Oggi la Space Economy vale, secondo le stime di Bank of America, 500 miliardi di dollari. Nel 2030 dovrebbe salire a 1.400 miliardi di dollari. La Picosats nasce nell’Area Science Park della città come uno spin-off dell’Università di Trieste, che poche settimane fa è uscita dal capitale. Dopo l’ultimo aumento di capitale, Anna Gregorio ha il 42,5% dell’impresa; il 20% è di Mario Fragiacomo, un ex manager di Telit, la società di telefonia: «Mario ha una esperienza nel posizionamento dell’impresa, una competenza nell’esecuzione dei processi
e una reputazione sul mercato che sono e saranno cruciali per noi».
Questa piccola società sta sperimentando un passaggio molto delicato: dopo una prima fase in cui le commesse erano di natura pubblica (Agenzia Spaziale Europea e Agenzia Spaziale Italiana) e riguardavano soprattutto studi di fattibilità e prototipi, la Picosats ha appena chiuso un contratto per una fornitura con la società canadese Aqst, entrando così in un mercato che sta crescendo a dismisura grazie agli investimenti di grandi nomi del capitalismo internazionale come Elon Musk, Jeff Bezos e Richard Branson.
Anna è magra, ma non ossuta. Ha l’asciuttezza di chi ha destrutturato e assimilato i dispiaceri della vita e ha praticato lo sport fin da adolescente, facendone una seconda identità e un elemento di costante gioia: «Con mio marito siamo andati in Patagonia, in Tibet, in Mongolia. Dopo il lancio dalla Guyana francese del satellite Planck, io e Stefano siamo rimasti in Sud America e abbiamo fatto trekking per cinque giorni nella foresta dell’Amazzonia».
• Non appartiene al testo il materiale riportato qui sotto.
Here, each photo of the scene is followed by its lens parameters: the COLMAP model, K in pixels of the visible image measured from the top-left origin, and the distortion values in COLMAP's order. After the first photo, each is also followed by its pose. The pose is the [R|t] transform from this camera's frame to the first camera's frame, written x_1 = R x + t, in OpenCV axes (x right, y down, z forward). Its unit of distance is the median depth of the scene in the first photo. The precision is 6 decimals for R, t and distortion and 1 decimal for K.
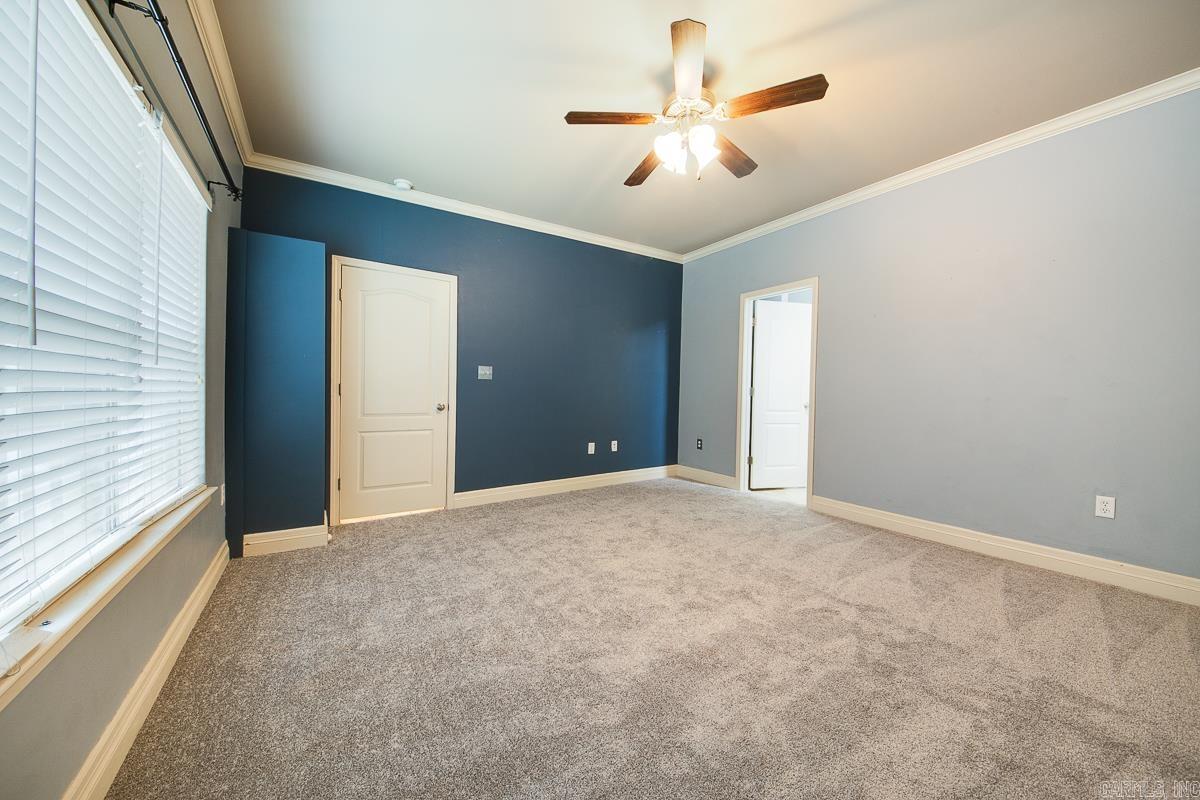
lens RADIAL K [[417.5, 0, 596.6], [0, 417.5, 394.0], [0, 0, 1]] dist [0.016351, 0.000024]
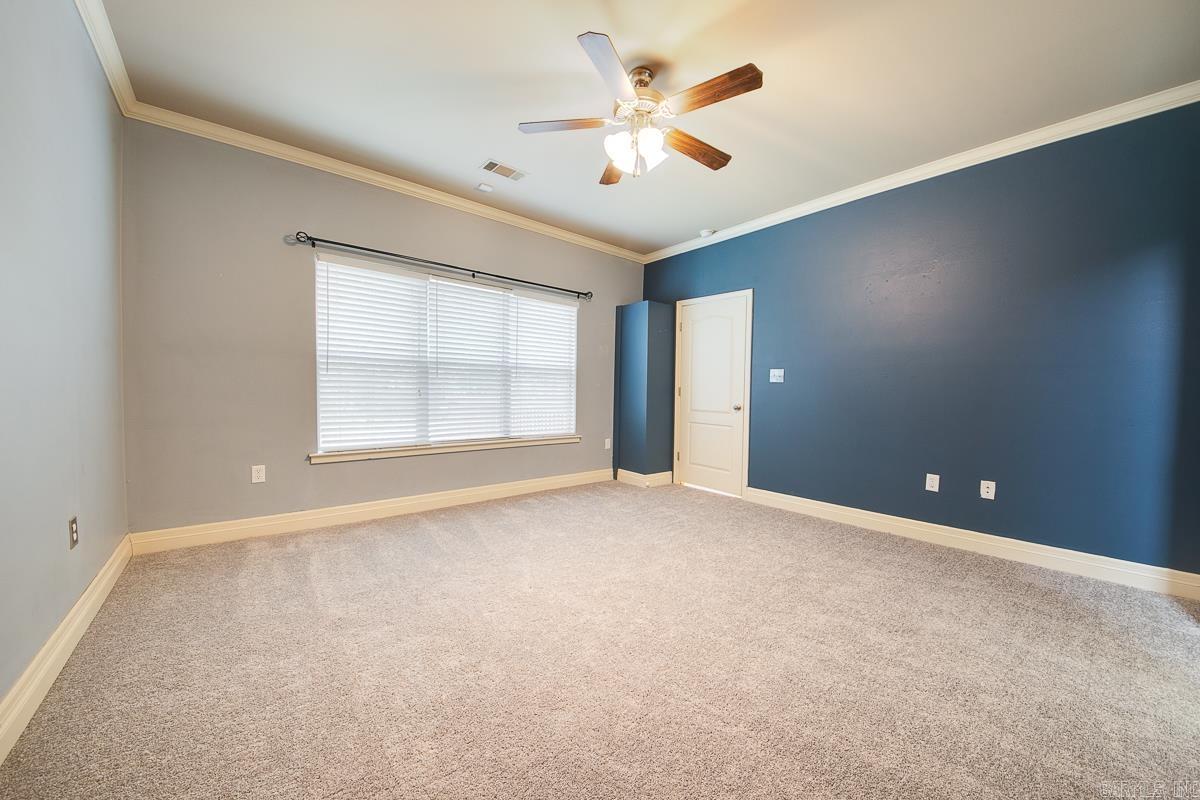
lens RADIAL K [[424.4, 0, 597.3], [0, 424.4, 394.3], [0, 0, 1]] dist [0.015721, -0.014992]
pose [[0.128708, 0.005284, -0.991669, 0.744431], [-0.029515, 0.999563, 0.001495, 0.004917], [0.991243, 0.029076, 0.128807, 0.480753]]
Per il dolce, lasciamo lo Yacht Club Adriaco. È primo pomeriggio. Si è alzato il vento, che però non è violento. Dopo una breve passeggiata, raggiungiamo il Caffè degli Specchi in Piazza Unità d’Italia. Dividiamo in due una fetta di torta alla crema. E, mentre prendiamo il caffè che qui viene servito insieme ad una mini-tazzina di cioccolata calda, aleggiano nell’aria senza tempo di Trieste le parole di Joyce sulla genesi del diciassettesimo episodio dell’Ulisse, che ha per nome Itaca: «Sto scrivendo Itaca in forma di catechismo matematico. Tutti gli eventi si risolvono nei loro equivalenti fisicocosmici», un metodo per il quale «il lettore saprà tutto e lo saprà nel modo più secco e freddo», tanto che i due protagonisti Bloom e Stephen «diverranno corpi celesti, erranti come le stelle che essi contemplano».
Nell’eterno gioco dell’associazione fra realtà e immaginazione e fra letteratura e scienza, che a Trieste è particolarmente fecondo e vitale, in qualche modo accade anche questo a Anna Gregorio, donna che osserva il cielo.